|
Faili meşhur suikastlar (2)
1990’lı yıllar, laik- anti laik kamplaşma ve kutuplaşmasına zemin hazırlayan ‘’laik aydın’’ cinayetleri ile anılan ve hatırlanan bir yıl olarak yakın tarihimizde kara bir sayfa olarak yerini almıştı. 31 Ocak’ta Muammer Aksoy, 7 Mart’ta Çetin Emeç, 4 Eylül’de Turan Dursun, 26 Eylül’de eski MİT Müsteşar Yardımcısı Hiram Abbas, 6 Ekim’de Bahriye Üçok, aynı merkezin işlediği, peş peşe faili meşhur suikastlara kurban gittiler.

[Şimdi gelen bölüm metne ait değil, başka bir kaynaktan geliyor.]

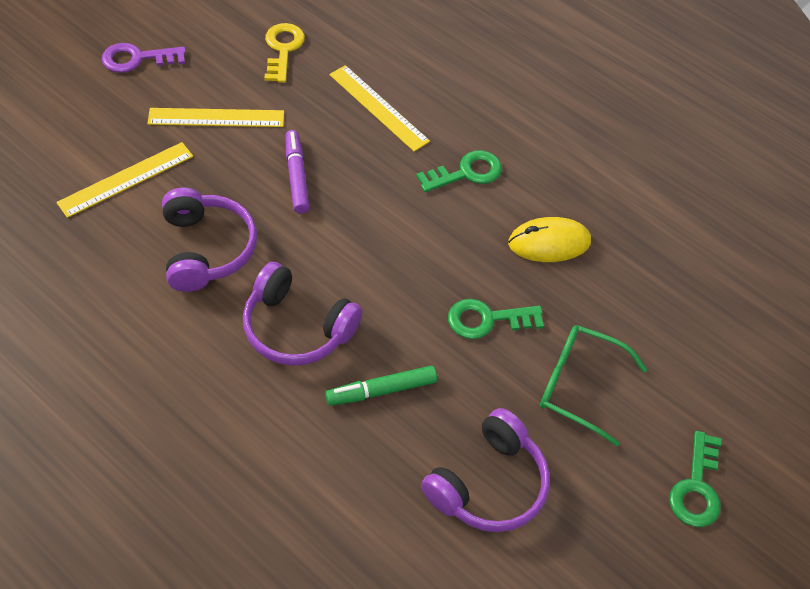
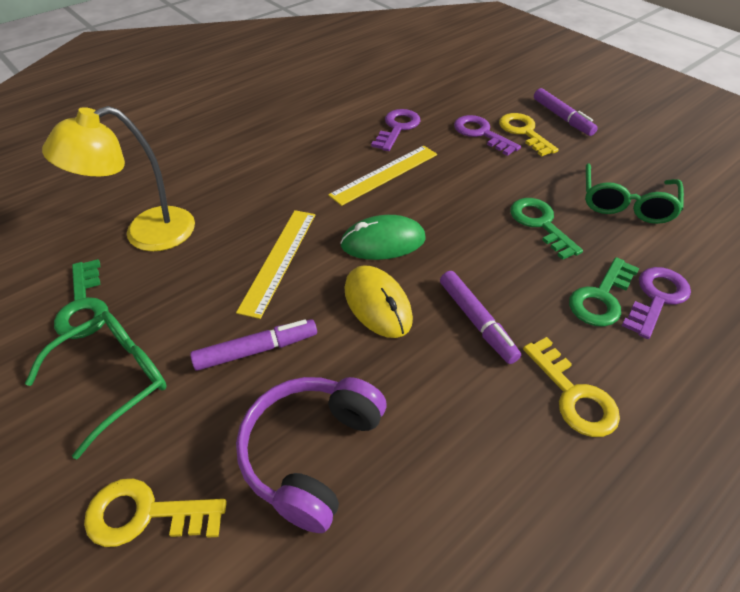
green glasses: 1 -> 2
green marker: 1 -> 0
green mouse: 0 -> 1
purple headphones: 3 -> 1
purple key: 1 -> 3
purple marker: 1 -> 3
yellow key: 1 -> 3
yellow lamp: 0 -> 1
yellow ruler: 3 -> 2

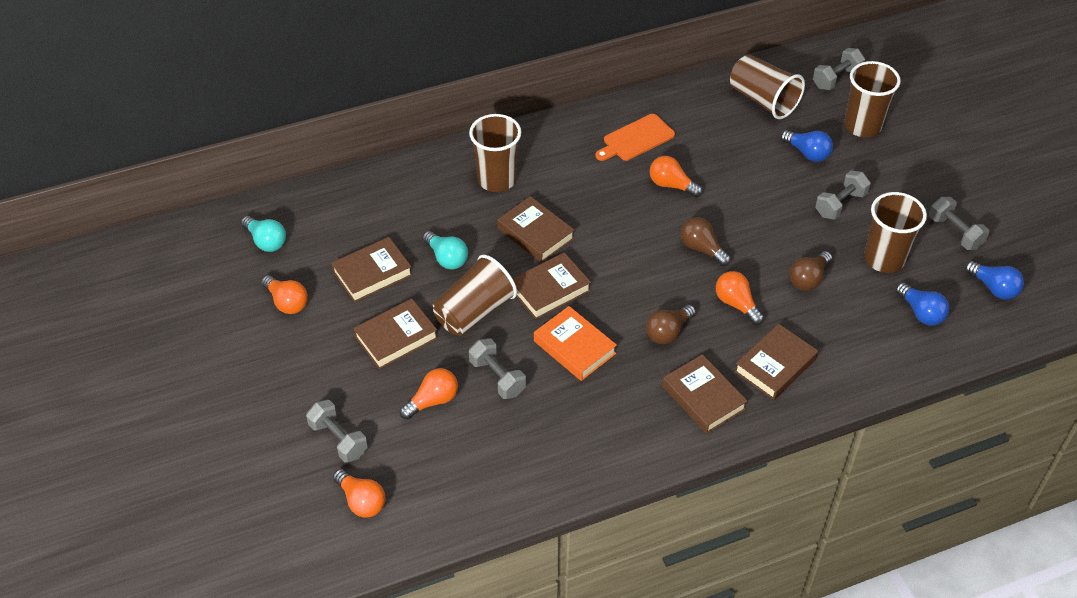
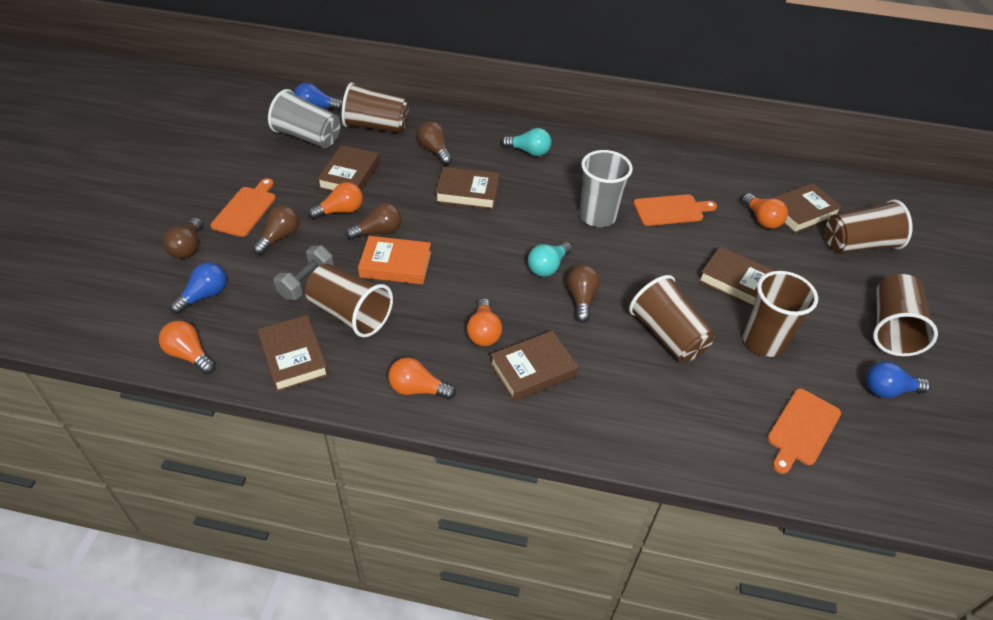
brown cup: 5 -> 6
brown light bulb: 3 -> 5
grey cup: 0 -> 2
grey dumbbell: 5 -> 1
orange cutting board: 1 -> 3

Çetin Emeç suikastında uzun süre bir gelişme yaşanmadı. 11 Ekim 1991 tarihinde Gayrettepe’de Emniyet Müdürlüğü'ne yakın bir bölgede içinde iki kişi bulunan, Toyota marka bir araç yol kenarına park edilmiş bir durumda iken, çalıntı otomobilini tanıyan araç sahibi polise ihbarda bulunmuştu. Polis olay mahalline geldiğinde aracın içindeki şahıslar kaçmıştı.
Otomobilde yapılan aramada torpido gözünde Nezih Beyret adına düzenlenmiş sürücü belgesi, arka koltuğun içine gizlenmiş, Lama marka İspanyol yapımı bir tabanca ve seri numarası kazılmış Ceze marka 7.65 mm tabanca ile MP-5 tam otomatik silah ve dolu şarjörü 2 susturucu bulundu. Silahların balistik muayenesi yapıldığında otomobilde ele geçirilen silahlardan birinin Turan Dursun suikastında kullanıldığı anlaşılmıştı.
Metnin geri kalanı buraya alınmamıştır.